Senators have been told there is no time limit for people to contact Centrelink to get their refund.
Senators have been told there is no time limit for people to contact Centrelink to get their refund.

Centrelink is chasing almost 15,000 Australians who are owed money or will have their debts cancelled through the controversial welfare recovery scheme.

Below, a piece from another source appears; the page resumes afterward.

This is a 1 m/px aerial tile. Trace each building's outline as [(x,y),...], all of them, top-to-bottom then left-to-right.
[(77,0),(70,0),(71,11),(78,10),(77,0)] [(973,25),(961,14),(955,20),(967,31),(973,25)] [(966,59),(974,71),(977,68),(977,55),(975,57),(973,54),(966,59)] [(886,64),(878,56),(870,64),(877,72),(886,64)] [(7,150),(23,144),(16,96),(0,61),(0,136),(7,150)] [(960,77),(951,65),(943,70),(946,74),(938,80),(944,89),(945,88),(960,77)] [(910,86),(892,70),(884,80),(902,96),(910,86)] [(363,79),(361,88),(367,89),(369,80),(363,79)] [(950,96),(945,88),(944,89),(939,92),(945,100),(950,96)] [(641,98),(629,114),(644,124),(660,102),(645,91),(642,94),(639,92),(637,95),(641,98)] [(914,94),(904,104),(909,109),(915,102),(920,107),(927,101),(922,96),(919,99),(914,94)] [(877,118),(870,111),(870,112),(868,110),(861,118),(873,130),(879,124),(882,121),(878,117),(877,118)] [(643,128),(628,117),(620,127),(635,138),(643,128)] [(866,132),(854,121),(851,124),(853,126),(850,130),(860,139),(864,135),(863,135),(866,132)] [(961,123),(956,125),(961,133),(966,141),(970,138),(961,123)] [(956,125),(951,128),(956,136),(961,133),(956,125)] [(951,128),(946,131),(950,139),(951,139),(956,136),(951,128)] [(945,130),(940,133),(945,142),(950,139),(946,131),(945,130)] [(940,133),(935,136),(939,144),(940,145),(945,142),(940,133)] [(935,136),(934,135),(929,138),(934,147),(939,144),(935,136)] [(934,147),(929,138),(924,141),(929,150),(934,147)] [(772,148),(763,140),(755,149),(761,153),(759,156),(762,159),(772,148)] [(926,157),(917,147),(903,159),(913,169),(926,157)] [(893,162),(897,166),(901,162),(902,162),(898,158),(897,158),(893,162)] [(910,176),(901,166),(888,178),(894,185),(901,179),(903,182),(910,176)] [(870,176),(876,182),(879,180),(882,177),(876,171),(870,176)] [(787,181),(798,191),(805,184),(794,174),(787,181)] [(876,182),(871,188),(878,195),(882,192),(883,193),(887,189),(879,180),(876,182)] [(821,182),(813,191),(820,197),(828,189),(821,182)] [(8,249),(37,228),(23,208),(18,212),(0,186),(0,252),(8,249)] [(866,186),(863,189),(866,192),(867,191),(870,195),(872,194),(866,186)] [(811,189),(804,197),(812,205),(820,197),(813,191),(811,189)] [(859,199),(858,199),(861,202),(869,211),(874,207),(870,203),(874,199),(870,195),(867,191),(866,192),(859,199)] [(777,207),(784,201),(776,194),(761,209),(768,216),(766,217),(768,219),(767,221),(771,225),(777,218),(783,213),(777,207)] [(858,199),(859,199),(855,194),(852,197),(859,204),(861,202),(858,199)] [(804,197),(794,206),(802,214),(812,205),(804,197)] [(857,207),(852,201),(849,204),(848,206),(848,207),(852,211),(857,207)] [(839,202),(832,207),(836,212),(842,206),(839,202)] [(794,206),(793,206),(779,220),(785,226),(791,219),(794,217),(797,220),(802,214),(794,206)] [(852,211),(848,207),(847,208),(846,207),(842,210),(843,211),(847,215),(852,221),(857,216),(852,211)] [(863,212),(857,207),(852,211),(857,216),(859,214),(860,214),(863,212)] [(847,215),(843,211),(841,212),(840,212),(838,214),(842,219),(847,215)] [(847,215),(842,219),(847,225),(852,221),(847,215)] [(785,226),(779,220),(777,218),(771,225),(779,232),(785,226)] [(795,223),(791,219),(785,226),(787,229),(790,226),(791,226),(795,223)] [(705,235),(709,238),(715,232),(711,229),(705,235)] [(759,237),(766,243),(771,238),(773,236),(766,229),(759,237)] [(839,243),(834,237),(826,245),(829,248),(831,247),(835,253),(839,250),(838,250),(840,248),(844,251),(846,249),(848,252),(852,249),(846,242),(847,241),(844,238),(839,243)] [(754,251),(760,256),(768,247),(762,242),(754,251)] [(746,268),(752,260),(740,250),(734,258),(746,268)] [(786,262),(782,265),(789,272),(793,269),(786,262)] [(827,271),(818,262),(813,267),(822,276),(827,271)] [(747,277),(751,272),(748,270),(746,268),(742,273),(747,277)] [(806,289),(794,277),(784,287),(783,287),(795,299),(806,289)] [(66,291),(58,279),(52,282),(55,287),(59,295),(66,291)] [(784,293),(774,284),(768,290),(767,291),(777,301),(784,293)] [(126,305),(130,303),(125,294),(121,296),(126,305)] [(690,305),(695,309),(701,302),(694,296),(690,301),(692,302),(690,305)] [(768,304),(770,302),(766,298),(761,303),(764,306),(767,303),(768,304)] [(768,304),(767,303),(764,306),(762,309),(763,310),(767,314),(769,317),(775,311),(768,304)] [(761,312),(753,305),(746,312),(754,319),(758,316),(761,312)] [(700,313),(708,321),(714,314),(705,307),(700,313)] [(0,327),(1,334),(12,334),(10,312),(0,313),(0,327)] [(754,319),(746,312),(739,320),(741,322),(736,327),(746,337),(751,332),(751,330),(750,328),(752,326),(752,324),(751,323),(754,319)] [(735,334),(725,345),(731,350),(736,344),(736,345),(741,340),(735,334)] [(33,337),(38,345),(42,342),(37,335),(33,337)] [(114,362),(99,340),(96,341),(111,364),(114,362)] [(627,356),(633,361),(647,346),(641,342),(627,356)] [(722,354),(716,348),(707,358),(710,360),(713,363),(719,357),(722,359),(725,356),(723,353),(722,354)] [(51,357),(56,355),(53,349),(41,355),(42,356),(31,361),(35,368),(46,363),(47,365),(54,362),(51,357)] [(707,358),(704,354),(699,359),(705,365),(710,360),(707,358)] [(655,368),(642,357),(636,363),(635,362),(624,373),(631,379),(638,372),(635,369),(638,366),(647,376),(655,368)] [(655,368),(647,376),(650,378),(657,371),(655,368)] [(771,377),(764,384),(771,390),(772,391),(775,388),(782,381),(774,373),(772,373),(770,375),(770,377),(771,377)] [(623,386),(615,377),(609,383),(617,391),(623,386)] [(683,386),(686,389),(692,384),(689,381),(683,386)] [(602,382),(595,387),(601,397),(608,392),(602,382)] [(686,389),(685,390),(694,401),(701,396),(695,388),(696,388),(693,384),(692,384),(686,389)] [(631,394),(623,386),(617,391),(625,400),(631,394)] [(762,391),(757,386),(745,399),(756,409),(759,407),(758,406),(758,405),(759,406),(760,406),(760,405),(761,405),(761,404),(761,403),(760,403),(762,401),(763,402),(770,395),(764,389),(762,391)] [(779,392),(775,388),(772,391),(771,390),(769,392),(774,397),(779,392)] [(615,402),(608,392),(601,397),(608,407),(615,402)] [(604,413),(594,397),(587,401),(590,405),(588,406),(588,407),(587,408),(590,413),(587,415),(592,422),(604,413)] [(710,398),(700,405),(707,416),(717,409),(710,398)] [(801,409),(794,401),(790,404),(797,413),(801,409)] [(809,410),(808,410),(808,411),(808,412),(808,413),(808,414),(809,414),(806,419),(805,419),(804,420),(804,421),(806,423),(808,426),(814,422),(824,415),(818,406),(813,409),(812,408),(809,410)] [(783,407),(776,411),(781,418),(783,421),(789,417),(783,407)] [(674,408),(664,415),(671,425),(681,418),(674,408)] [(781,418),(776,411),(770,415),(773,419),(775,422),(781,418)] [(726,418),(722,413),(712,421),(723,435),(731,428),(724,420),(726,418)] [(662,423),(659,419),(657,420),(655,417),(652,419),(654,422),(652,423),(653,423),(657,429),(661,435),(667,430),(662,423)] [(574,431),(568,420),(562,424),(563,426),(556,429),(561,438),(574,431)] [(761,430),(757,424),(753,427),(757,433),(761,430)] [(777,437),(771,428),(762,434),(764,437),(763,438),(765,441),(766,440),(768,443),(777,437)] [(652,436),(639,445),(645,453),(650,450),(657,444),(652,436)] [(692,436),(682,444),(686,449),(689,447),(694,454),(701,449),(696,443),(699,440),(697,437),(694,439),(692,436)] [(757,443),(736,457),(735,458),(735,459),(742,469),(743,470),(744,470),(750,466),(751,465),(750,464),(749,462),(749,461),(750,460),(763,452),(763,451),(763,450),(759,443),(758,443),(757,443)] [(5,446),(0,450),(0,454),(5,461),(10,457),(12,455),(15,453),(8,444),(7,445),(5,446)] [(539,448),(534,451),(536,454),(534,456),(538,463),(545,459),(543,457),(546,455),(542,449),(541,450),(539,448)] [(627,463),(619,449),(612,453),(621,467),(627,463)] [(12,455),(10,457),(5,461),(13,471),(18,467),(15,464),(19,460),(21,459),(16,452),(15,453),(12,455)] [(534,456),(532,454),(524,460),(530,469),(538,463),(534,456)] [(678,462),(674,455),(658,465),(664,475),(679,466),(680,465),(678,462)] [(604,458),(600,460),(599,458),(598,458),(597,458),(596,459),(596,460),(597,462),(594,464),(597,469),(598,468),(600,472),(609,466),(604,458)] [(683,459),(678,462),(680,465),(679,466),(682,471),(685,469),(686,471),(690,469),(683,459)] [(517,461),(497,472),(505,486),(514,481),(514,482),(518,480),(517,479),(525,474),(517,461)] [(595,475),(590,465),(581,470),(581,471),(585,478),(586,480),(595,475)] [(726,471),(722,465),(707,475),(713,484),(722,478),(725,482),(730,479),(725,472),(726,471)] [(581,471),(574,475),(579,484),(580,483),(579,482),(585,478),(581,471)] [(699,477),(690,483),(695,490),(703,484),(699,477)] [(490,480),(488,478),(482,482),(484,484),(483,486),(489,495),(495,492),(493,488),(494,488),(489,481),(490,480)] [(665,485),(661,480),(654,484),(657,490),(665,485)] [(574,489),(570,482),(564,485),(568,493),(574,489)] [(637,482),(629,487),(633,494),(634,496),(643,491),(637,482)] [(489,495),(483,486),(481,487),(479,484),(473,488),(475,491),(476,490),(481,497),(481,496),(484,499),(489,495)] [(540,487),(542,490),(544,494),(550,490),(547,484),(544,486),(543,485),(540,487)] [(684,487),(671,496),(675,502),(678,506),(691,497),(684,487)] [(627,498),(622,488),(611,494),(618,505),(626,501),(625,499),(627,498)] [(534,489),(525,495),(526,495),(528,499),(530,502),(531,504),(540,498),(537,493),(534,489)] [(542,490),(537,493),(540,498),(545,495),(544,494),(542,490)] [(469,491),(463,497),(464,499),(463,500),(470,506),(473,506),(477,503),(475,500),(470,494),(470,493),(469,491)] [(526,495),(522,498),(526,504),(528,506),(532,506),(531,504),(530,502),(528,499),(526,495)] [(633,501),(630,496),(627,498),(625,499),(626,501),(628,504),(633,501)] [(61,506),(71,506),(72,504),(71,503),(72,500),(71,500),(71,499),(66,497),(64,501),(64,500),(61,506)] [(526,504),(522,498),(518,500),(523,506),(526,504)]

Services Australia officials confirmed to a Senate estimates hearing on Thursday $697.1 million had been paid back as of October 26.

That money has gone to 402,000 Australians, making up 94 per cent of the owed pool.

Services Australia originally said on Thursday that around 40,000 Australians were still owed money or would have their debts cancelled but later corrected the record to say the figure was about 14,600 people still being sought.

Some 3300 people able to get refunds have died.

Services Australia chief Rebecca Skinner said the agency had tried to contact the people multiple times through various methods.

She confirmed there was no time limit for them to get in touch in order to be refunded.

"If they contact us we will process their debt," Ms Skinner said.

Centrelink is restarting the welfare recovery scheme from Monday after it was paused due to the pandemic.

Income averaging is no longer used as the sole proof for a possible debt.

The "robodebt" automated welfare recovery scheme matched Australian Taxation Office and Centrelink data to claw back overpaid welfare payments.

It was ruled unlawful last year, with the Federal Court saying Centrelink could not have been satisfied the debt was correct.

The Morrison government announced in May it would repay all debts, estimated to cost about $721 million.

The scheme is facing a class action lawsuit.

The previous Labor government introduced a similar process in 2011 but had each case reviewed by a department staff member, while the coalition moved to a fully-automated system in 2016.